(Entries taken from a collection)
'''

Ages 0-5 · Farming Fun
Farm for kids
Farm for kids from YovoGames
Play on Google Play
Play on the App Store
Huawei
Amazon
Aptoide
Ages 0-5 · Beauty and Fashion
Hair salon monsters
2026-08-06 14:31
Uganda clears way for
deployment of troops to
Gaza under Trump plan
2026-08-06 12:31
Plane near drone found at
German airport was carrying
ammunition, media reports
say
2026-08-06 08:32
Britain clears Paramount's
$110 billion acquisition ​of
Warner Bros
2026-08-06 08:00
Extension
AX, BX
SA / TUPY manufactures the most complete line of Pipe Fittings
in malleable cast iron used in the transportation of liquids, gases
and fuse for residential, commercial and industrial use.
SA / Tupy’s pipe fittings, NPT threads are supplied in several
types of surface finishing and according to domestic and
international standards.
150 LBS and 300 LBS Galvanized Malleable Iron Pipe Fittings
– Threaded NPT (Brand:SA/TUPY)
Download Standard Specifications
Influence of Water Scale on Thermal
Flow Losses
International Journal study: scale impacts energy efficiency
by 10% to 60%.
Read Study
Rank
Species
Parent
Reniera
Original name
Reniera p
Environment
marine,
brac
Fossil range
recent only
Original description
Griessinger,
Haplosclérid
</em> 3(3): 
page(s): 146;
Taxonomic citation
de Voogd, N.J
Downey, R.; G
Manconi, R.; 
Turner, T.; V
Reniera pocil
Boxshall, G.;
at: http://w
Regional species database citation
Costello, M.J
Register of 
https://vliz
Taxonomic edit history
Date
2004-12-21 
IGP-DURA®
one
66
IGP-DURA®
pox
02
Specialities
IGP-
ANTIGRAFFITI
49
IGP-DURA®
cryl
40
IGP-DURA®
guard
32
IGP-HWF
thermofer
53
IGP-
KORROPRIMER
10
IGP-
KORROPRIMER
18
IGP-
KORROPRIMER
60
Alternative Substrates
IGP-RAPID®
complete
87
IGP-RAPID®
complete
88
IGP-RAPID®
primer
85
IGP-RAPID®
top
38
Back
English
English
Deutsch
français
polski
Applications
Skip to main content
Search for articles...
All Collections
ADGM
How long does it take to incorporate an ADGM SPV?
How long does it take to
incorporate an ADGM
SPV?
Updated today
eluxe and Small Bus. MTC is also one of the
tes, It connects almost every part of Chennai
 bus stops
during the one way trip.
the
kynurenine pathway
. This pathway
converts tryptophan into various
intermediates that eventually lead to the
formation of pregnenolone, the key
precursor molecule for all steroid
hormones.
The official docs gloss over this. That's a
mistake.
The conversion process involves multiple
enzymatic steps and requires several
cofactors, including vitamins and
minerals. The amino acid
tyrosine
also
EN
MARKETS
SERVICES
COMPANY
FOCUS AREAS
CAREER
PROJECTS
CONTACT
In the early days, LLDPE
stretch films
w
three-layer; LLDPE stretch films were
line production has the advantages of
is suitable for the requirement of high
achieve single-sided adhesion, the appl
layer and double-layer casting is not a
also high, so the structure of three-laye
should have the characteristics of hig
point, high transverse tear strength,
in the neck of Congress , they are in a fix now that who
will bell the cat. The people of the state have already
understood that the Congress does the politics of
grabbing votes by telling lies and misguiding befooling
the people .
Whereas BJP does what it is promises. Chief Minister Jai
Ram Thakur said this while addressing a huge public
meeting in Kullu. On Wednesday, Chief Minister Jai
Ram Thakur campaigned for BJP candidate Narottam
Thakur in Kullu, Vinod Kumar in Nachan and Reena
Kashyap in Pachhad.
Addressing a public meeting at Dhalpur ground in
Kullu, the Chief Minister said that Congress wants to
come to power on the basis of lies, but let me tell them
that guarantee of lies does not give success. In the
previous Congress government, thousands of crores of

'''

TASK DETAILS:
Please copy the lines above exactly, starting with the first line and ending with the line containing "Download Standard Specifications", with both of those lines included.

WRITTEN REPLY:
Ages 0-5 · Farming Fun
Farm for kids
Farm for kids from YovoGames
Play on Google Play
Play on the App Store
Huawei
Amazon
Aptoide
Ages 0-5 · Beauty and Fashion
Hair salon monsters
2026-08-06 14:31
Uganda clears way for
deployment of troops to
Gaza under Trump plan
2026-08-06 12:31
Plane near drone found at
German airport was carrying
ammunition, media reports
say
2026-08-06 08:32
Britain clears Paramount's
$110 billion acquisition ​of
Warner Bros
2026-08-06 08:00
Extension
AX, BX
SA / TUPY manufactures the most complete line of Pipe Fittings
in malleable cast iron used in the transportation of liquids, gases
and fuse for residential, commercial and industrial use.
SA / Tupy’s pipe fittings, NPT threads are supplied in several
types of surface finishing and according to domestic and
international standards.
150 LBS and 300 LBS Galvanized Malleable Iron Pipe Fittings
– Threaded NPT (Brand:SA/TUPY)
Download Standard Specifications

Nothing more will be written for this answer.